Similarly, I have usually my more severe patients are the ones that we have considered for von Willebrand factor concentrate at the time of their periods. I guess in my experience we've tried DDAVP for a few and it sounds like maybe you have some patients where that's helped. I've been less fortunate in my patients. It hasn't helped with menstrual bleeding as much. But I think I do have a few patients with severe von Willebrand disease, but I also have a few patients that have mild type 1 von Willebrand disease that really have refractory menstrual bleeding. And some of these patients, maybe they don't want to use hormonal options for personal reasons. I have had one patient recently, they were afraid to use hormones to treat their heavy menstrual bleeding because they had a family history of gynaecologic cancer. And so they didn't want to have additional hormones in that regard. And so because of that, and they also had von Willebrand disease, we didn't use any hormonal therapy but use the antifibrinolytics and von Willebrand concentrate. And that really helped stop their excessive bleeding cycle as well. So I think it is something, again, you know, the patient has to be on board because it's a little bit more of a treatment burden with the at home infusions, but it definitely can be helpful. So I would agree more commonly in the more severe types type 2s and 3s, severe type 1s. But it can happen with any patient.

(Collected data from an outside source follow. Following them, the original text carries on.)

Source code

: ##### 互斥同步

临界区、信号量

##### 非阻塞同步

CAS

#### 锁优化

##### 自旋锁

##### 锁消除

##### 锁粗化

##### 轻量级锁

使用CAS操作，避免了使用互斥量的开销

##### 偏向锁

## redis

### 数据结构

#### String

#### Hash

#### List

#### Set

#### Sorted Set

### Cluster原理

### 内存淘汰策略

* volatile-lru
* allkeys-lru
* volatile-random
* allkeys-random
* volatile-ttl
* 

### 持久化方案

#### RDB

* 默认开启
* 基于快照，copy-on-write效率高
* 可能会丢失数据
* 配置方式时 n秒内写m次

So I think as we're getting closer here to the end, you know thanks Ana really good discussion today. It provides me reassurance that though we're on other ends of the world or we're doing things very similarly and actually I guess gives me some more confidence that I think we as a global community are doing better. We have still work to do, but I think we're doing better in our management of patients with von Willebrand disease. So I'll just give a few key takeaways and then I'd love to hear from you. We've talked today about different types of von Willebrand disease, that even though maybe VWD is a certain diagnosis, there's many subtypes and the bleeding can vary quite a bit from patient to patient. We reviewed different treatment options that patients can use and talked about some complex scenarios that patients may encounter and how we as clinicians may manage that. Again, I think Ana’s point of iron deficiency is very important. And really I think that having that kind of shared decision making with an individual patient on, you know, here all the treatment options that are available, here's what we can do to treat your bleeding and continue to have an ongoing dialogue so that we're helping our patients, not just seeing them once a year or how often they come for a regular check-up, but encouraging them to contact their treatment centre and help us really to tailor therapy so that they're really optimising their treatment and minimising the disease burden on themselves. What are your thoughts?

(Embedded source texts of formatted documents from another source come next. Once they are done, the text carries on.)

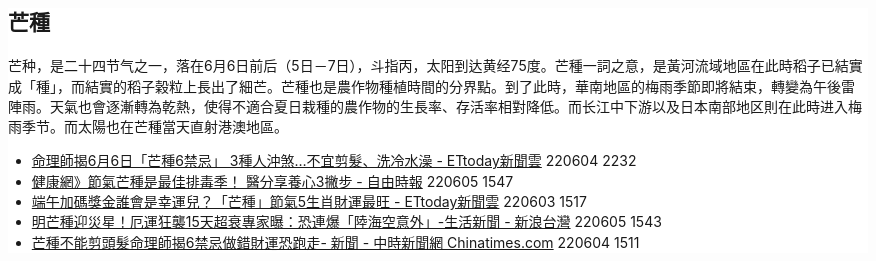 ## 芒種

芒种，是二十四节气之一，落在6月6日前后（5日－7日），斗指丙，太阳到达黄经75度。芒種一詞之意，是黃河流域地區在此時稻子已結實成「種」，而結實的稻子榖粒上長出了細芒。芒種也是農作物種植時間的分界點。到了此時，華南地區的梅雨季節即將結束，轉變為午後雷陣雨。天氣也會逐漸轉為乾熱，使得不適合夏日栽種的農作物的生長率、存活率相對降低。而长江中下游以及日本南部地区則在此時进入梅雨季节。而太陽也在芒種當天直射港澳地區。
- [命理師揭6月6日「芒種6禁忌」 3種人沖煞…不宜剪髮、洗冷水澡 - ETtoday新聞雲](https://www.ettoday.net/news/20220604/2266034.htm "命理師揭6月6日「芒種6禁忌」 3種人沖煞…不宜剪髮、洗冷水澡 - ETtoday新聞雲") 220604 2232
- [健康網》節氣芒種是最佳排毒季！ 醫分享養心3撇步 - 自由時報](https://health.ltn.com.tw/article/breakingnews/3950182 "健康網》節氣芒種是最佳排毒季！ 醫分享養心3撇步 - 自由時報") 220605 1547
- [端午加碼獎金誰會是幸運兒？「芒種」節氣5生肖財運最旺 - ETtoday新聞雲](https://www.ettoday.net/news/20220603/2265222.htm "端午加碼獎金誰會是幸運兒？「芒種」節氣5生肖財運最旺 - ETtoday新聞雲") 220603 1517
- [明芒種迎災星！厄運狂襲15天超衰專家曝：恐連爆「陸海空意外」-生活新聞 - 新浪台灣](https://news.sina.com.tw/article/20220605/41974848.html "明芒種迎災星！厄運狂襲15天超衰專家曝：恐連爆「陸海空意外」-生活新聞 - 新浪台灣") 220605 1543
- [芒種不能剪頭髮命理師揭6禁忌做錯財運恐跑走- 新聞 - 中時新聞網 Chinatimes.com](https://www.chinatimes.com/realtimenews/20220604002042-260423 "芒種不能剪頭髮命理師揭6禁忌做錯財運恐跑走- 新聞 - 中時新聞網 Chinatimes.com") 220604 1511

Yeah, I think you summed up perfectly. I would like just to end with one sentence that although we see von Willebrand disease as quite difficult to recognise, difficult to diagnose, the treatments are…treating is possible. So we have a couple of very good treatments. Patients do not have to bleed just if we raise awareness about the disease, I think it can be really managed in a very good way. So thank you, Jonathan. Thank you all for listening. It was great discussion and goodbye.